Aim of the task
Select each line in the rows below that contains the string "Support". Case counts.

+++ Material shown +++

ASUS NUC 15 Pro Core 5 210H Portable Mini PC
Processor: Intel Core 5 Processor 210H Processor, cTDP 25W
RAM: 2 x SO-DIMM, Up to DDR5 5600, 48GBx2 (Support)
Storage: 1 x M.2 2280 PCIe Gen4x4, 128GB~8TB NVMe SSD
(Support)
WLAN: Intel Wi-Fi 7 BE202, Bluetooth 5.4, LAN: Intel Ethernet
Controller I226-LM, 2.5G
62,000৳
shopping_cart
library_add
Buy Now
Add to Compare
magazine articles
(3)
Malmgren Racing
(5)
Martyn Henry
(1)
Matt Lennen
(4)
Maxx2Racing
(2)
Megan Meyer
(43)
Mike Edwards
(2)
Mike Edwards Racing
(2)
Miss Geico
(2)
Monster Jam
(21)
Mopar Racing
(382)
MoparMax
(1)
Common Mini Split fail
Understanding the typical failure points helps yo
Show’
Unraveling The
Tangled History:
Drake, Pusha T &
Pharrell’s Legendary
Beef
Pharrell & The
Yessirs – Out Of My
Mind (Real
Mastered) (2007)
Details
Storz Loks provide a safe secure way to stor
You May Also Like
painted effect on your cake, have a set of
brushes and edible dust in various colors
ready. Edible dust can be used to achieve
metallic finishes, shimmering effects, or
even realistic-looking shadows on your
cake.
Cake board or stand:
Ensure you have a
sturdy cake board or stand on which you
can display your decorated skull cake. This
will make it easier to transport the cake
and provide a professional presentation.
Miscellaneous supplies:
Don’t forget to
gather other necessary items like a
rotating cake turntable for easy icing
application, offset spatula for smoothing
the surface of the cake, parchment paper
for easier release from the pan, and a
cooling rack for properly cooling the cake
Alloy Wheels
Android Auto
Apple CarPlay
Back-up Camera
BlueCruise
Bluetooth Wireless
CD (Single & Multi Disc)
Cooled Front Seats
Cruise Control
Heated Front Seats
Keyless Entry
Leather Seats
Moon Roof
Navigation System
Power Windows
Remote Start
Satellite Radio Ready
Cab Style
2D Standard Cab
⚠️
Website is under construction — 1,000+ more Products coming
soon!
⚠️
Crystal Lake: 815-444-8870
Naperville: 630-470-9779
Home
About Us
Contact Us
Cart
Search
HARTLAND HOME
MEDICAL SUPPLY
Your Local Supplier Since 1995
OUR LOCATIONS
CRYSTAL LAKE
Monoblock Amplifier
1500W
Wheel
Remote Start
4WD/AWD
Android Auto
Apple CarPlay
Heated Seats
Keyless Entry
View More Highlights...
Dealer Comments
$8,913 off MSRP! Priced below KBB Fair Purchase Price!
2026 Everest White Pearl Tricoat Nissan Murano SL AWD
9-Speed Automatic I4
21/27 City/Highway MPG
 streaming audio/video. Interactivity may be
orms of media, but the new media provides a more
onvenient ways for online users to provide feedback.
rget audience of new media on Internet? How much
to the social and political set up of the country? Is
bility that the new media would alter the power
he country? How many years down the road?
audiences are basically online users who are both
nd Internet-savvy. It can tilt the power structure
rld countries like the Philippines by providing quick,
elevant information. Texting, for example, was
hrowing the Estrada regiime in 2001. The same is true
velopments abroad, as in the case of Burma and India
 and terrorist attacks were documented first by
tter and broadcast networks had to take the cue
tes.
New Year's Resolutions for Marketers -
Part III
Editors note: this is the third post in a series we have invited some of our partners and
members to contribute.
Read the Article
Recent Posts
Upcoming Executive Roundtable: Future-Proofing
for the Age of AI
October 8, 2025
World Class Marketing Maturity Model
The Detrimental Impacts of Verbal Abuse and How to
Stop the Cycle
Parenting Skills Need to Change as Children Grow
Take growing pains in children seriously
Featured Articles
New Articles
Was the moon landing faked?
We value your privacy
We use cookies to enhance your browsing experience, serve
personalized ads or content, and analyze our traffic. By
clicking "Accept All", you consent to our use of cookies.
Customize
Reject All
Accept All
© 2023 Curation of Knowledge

+++

Exercise output
RAM: 2 x SO-DIMM, Up to DDR5 5600, 48GBx2 (Support)
(Support)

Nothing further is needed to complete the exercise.